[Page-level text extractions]
━━━━━━━━━━
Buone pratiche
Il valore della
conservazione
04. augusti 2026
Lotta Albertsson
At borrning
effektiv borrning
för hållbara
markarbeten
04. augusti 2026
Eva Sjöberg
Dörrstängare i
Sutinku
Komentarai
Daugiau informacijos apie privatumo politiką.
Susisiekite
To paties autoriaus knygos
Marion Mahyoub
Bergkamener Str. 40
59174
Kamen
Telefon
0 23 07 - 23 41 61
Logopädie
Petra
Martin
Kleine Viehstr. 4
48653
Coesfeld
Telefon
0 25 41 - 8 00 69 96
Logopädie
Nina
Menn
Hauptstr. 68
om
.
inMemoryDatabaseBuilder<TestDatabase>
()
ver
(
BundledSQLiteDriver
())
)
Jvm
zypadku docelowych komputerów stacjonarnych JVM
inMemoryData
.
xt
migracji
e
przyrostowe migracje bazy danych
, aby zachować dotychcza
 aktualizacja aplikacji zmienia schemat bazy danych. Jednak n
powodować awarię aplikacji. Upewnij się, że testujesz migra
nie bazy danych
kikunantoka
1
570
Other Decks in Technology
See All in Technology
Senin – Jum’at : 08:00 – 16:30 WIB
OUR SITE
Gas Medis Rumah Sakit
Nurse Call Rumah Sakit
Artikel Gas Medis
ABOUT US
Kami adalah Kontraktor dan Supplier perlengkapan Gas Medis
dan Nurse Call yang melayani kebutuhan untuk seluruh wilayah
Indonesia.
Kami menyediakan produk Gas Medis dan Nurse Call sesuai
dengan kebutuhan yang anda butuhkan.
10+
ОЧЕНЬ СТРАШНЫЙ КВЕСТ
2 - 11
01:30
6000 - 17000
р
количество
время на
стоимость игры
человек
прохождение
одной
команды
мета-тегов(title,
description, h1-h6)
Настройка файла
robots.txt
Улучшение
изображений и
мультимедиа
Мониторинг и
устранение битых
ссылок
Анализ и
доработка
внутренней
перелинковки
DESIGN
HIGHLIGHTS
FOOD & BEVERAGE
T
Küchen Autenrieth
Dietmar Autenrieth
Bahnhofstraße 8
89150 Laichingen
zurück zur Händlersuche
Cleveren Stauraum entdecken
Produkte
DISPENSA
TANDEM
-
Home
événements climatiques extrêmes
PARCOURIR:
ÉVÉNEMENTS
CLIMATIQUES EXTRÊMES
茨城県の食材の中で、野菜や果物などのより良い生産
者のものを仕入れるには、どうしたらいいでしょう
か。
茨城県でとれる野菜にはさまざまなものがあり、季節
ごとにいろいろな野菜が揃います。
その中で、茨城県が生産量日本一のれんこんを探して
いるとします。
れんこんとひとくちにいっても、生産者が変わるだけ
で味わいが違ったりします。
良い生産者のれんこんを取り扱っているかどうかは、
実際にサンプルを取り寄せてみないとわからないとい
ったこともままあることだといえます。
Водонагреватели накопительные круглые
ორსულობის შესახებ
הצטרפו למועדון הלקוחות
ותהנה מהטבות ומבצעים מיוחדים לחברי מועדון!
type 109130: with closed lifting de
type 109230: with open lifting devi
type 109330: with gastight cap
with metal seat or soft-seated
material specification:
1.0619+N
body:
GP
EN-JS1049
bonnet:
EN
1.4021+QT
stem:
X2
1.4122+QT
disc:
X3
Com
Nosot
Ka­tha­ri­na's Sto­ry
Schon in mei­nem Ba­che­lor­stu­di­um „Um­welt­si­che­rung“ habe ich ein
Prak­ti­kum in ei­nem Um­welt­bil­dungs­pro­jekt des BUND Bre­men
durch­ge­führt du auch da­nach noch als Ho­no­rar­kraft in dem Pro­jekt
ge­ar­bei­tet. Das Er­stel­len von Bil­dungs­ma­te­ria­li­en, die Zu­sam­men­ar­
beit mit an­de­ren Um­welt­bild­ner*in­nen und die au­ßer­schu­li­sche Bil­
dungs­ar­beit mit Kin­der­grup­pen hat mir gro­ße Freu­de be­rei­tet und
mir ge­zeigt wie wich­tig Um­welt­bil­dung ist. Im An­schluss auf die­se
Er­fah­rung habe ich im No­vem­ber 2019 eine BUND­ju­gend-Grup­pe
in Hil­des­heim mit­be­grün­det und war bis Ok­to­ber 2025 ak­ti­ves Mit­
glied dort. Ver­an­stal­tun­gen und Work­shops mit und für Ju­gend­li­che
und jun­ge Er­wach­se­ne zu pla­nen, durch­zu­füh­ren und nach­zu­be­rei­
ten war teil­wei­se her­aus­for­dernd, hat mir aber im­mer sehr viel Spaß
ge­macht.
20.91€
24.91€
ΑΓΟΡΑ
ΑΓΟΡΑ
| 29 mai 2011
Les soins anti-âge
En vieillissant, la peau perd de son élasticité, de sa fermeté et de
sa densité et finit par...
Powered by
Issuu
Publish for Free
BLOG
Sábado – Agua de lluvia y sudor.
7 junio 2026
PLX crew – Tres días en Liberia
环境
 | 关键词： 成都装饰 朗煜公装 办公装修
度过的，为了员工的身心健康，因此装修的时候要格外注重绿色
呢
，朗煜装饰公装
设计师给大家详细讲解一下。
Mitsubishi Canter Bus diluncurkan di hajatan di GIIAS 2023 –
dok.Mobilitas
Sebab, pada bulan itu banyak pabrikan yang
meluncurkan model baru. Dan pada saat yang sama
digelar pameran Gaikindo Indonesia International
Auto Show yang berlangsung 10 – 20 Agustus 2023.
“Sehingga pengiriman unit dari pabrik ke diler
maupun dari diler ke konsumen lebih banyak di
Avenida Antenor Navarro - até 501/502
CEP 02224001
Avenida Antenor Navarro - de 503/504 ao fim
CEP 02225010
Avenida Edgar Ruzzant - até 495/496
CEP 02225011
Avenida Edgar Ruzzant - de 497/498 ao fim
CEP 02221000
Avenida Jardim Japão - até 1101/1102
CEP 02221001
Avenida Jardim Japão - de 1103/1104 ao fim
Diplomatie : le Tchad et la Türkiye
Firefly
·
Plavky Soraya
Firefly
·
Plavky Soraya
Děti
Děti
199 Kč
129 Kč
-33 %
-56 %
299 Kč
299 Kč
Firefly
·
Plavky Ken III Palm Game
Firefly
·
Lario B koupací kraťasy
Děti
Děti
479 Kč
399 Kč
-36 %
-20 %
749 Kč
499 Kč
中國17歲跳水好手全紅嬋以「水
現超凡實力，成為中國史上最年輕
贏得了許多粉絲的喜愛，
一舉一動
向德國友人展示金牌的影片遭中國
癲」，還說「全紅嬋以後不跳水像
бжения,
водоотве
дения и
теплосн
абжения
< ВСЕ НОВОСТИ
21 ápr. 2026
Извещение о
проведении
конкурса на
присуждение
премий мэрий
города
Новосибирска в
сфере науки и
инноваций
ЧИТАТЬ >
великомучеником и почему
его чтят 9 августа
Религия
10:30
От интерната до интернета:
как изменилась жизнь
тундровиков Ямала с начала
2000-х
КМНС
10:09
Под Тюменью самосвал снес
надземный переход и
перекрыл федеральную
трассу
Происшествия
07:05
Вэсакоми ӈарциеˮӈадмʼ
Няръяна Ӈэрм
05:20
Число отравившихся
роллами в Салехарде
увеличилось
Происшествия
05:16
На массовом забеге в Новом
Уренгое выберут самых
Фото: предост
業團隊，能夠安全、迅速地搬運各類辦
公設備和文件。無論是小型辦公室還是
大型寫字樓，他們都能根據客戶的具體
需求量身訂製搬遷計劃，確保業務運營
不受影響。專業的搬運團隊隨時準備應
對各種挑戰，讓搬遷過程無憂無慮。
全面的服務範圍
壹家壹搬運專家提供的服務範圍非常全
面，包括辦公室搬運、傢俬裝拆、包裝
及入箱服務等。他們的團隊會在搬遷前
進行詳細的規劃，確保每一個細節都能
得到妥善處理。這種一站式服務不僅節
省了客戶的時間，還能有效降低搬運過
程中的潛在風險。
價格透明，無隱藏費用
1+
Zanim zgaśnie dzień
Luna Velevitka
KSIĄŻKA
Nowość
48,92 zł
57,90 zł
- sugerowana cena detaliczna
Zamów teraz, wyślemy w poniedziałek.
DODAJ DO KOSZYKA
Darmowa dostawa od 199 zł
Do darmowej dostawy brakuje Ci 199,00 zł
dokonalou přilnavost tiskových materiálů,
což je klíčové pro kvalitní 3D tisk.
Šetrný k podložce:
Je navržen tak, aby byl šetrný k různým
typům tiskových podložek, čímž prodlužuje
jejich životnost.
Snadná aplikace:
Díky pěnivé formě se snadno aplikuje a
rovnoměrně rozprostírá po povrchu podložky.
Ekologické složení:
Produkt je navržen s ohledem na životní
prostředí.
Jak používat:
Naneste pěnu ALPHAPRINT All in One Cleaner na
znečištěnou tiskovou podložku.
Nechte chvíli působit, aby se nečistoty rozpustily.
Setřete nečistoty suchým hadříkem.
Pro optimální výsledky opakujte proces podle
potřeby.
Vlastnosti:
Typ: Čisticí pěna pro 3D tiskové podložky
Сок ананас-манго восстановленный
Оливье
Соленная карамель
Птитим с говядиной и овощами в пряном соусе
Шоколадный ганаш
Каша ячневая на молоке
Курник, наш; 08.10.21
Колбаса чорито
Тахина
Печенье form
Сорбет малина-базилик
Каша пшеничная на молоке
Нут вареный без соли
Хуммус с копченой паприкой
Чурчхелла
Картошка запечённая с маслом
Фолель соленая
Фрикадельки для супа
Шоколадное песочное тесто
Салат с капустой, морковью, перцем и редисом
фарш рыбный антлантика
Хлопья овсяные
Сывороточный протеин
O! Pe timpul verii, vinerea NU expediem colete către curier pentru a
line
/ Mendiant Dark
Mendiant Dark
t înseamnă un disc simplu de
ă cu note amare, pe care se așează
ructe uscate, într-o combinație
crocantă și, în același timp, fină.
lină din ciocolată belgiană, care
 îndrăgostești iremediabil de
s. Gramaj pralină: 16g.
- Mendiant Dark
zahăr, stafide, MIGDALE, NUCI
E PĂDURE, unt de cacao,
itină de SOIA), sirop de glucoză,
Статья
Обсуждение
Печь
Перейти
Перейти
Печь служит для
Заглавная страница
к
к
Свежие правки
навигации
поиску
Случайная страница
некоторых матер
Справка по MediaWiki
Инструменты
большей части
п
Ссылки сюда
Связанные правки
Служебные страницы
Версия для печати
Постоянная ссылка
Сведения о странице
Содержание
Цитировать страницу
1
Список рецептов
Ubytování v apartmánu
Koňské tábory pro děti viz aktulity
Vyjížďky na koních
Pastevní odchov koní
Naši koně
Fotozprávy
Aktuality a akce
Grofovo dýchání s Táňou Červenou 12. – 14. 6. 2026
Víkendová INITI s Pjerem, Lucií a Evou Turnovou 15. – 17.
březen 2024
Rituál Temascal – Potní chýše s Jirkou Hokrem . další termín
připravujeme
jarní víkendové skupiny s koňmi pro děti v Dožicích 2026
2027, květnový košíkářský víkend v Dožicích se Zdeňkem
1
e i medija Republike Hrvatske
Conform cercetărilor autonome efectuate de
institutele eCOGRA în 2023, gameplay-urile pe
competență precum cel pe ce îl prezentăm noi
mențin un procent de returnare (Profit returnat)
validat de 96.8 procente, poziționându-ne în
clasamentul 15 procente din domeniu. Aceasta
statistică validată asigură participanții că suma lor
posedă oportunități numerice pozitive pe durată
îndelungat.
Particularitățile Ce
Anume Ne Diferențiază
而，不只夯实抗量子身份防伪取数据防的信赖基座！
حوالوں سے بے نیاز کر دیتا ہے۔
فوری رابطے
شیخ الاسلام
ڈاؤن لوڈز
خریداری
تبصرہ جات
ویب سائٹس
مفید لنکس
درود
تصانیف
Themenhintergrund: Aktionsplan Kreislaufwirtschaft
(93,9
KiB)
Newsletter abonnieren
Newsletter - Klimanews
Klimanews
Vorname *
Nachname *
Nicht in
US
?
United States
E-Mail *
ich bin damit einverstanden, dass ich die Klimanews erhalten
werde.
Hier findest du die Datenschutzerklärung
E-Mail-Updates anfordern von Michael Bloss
━━━━━━━━━━
Exercise description:
Starting with the first line of the records, repeat every line up to and including the one containing "dan Nurse Call yang", and nothing else.

Solution to the problem:
Buone pratiche
Il valore della
conservazione
04. augusti 2026
Lotta Albertsson
At borrning
effektiv borrning
för hållbara
markarbeten
04. augusti 2026
Eva Sjöberg
Dörrstängare i
Sutinku
Komentarai
Daugiau informacijos apie privatumo politiką.
Susisiekite
To paties autoriaus knygos
Marion Mahyoub
Bergkamener Str. 40
59174
Kamen
Telefon
0 23 07 - 23 41 61
Logopädie
Petra
Martin
Kleine Viehstr. 4
48653
Coesfeld
Telefon
0 25 41 - 8 00 69 96
Logopädie
Nina
Menn
Hauptstr. 68
om
.
inMemoryDatabaseBuilder<TestDatabase>
()
ver
(
BundledSQLiteDriver
())
)
Jvm
zypadku docelowych komputerów stacjonarnych JVM
inMemoryData
.
xt
migracji
e
przyrostowe migracje bazy danych
, aby zachować dotychcza
 aktualizacja aplikacji zmienia schemat bazy danych. Jednak n
powodować awarię aplikacji. Upewnij się, że testujesz migra
nie bazy danych
kikunantoka
1
570
Other Decks in Technology
See All in Technology
Senin – Jum’at : 08:00 – 16:30 WIB
OUR SITE
Gas Medis Rumah Sakit
Nurse Call Rumah Sakit
Artikel Gas Medis
ABOUT US
Kami adalah Kontraktor dan Supplier perlengkapan Gas Medis
dan Nurse Call yang melayani kebutuhan untuk seluruh wilayah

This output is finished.